LBO finance: buyout groups push into lucrative private credit

by PublicWire
April 12, 2022
in Finance
Reading Time: 2 mins read
0

Has the term “private equity firm” become an anachronism? Buyout deals still exist, of course. Just this week Thoma Bravo LP announced it would acquire software company SailPoint Technologies for $6.9bn.

Look closer. The debt in this deal, rather than the higher profile equity, is the key. The same went for Thoma Bravo’s $10.7bn buyout of Anaplan, another software group.

Traditionally, buyout groups have tapped large banks for multibillion-dollar bridge financing. Chopped up into leveraged loans and junk bonds, this would be syndicated to institutional money managers. The banks make rich fees for acting as the orchestrators of this capital formation.

Nowadays the Masters of the Universe do not always need a middleman.

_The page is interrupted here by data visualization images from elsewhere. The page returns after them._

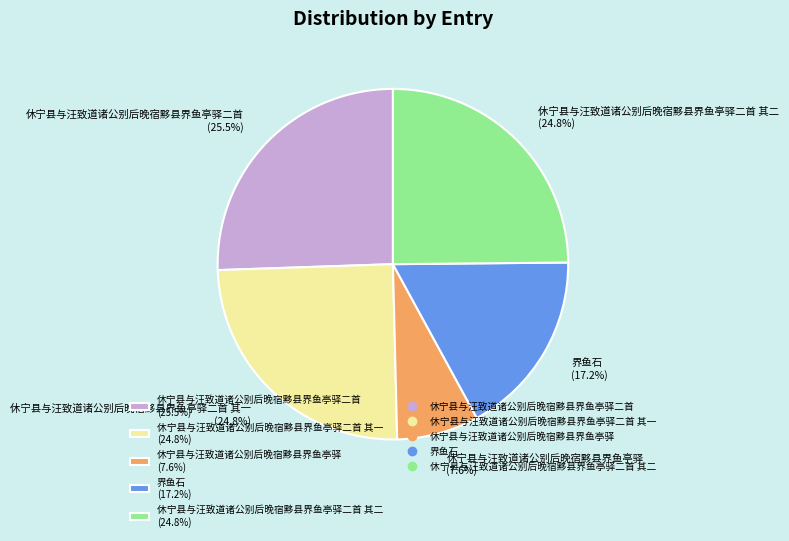

Between 休宁县与汪致道诸公别后晚宿黟县界鱼亭驿 (7.6%) and 休宁县与汪致道诸公别后晚宿黟县界鱼亭驿二首 其一 (24.8%), which is larger?

休宁县与汪致道诸公别后晚宿黟县界鱼亭驿二首 其一 (24.8%)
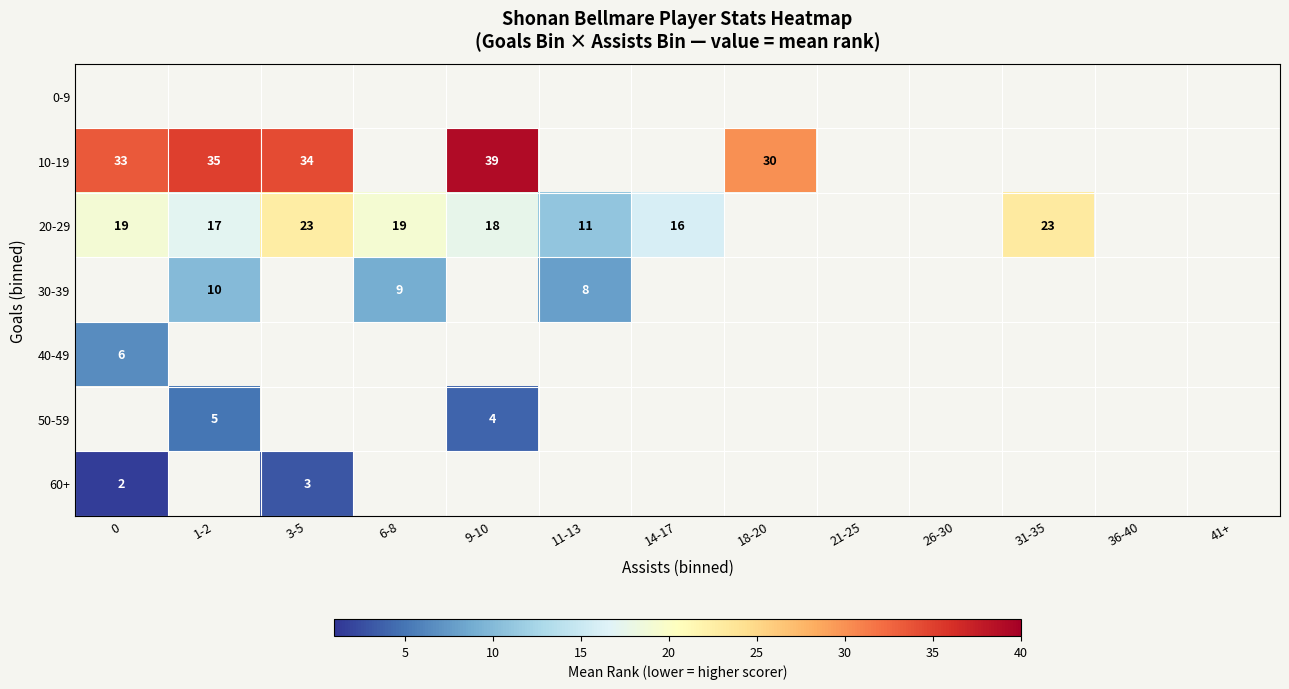

Is the value of 60+ at 0 greater than the value of 30-39 at 1-2?

No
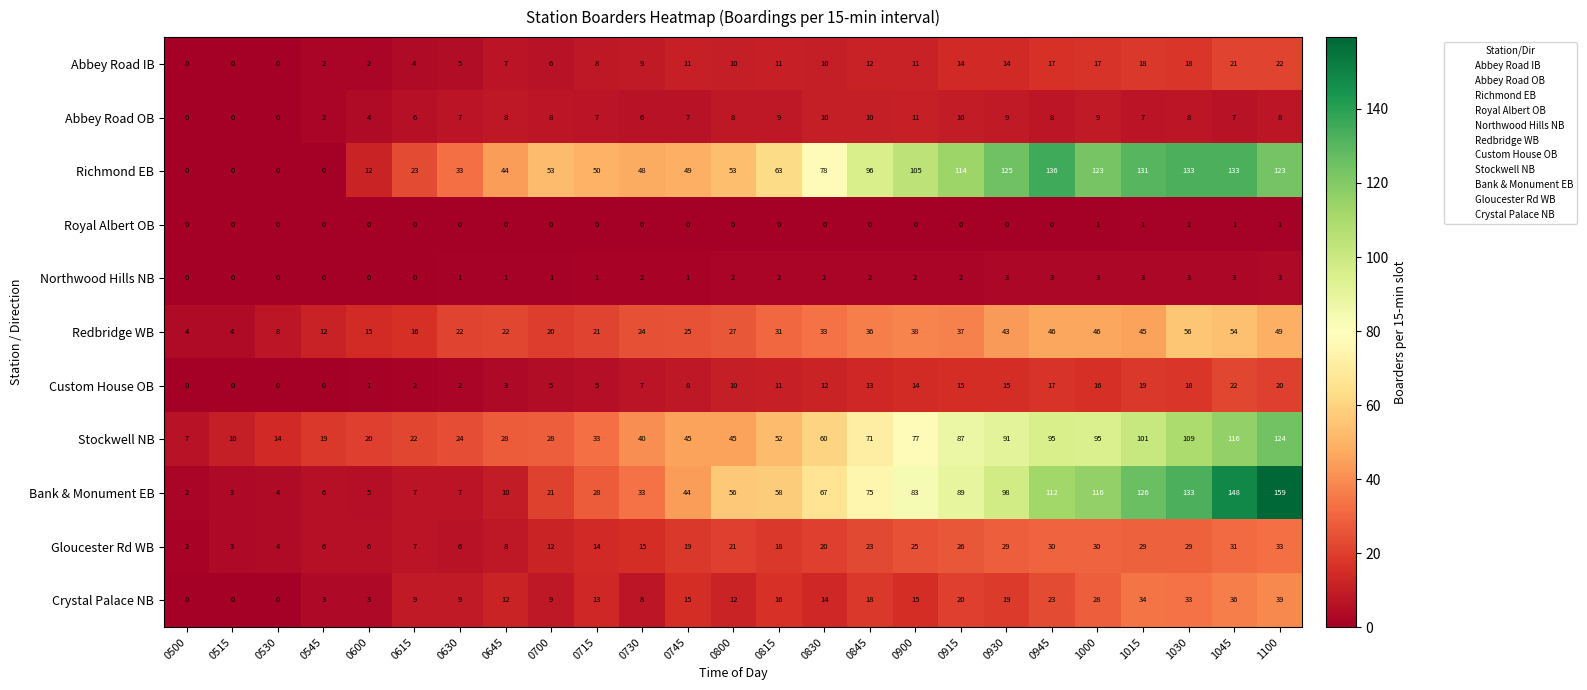

Rank the series at 0700 from lowest to highest value.

Royal Albert OB, Northwood Hills NB, Custom House OB, Abbey Road IB, Abbey Road OB, Crystal Palace NB, Gloucester Rd WB, Redbridge WB, Bank & Monument EB, Stockwell NB, Richmond EB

In some deals featuring Owl Rock, Blackstone and Apollo, the private equity firms have funded the debt directly.

Private credit has been important to middle-market deals for years. But today alternative assets managers control hundreds of billions of dollars. Banks no longer retain a monopoly on financing blockbuster leveraged buyouts.

Traditional banks charge high fees, three to five per cent, for placing acquisition finance, and that comes with some risk. Months may pass between the legal commitments to fund a buyout and syndicating the debt. Financing markets may unravel in the meanwhile, leaving banks facing losses. Banks had trouble placing some LBO loans early on in the Russia/Ukraine war.

Private debt funds typically charge higher interest rates and have tougher covenants than lenders in syndicated deals. Private funds face less regulatory scrutiny and can ramp up risk as a result. Software deals, supported by recurring revenues of the target company, can have total debt to ebitda ratios approaching a juicy seven times.

Private debt funds claim high underwriting standards. Returns are driven by an illiquidity premium not higher credit risk, they say. Their institutional investor backers are convinced.

According to data provider Preqin, direct lending assets under management has soared to roughly $500bn, up ten times from just a decade ago. The trend is further proof of the ambition of alternative asset managers to transcend their origins as mere buyout merchants.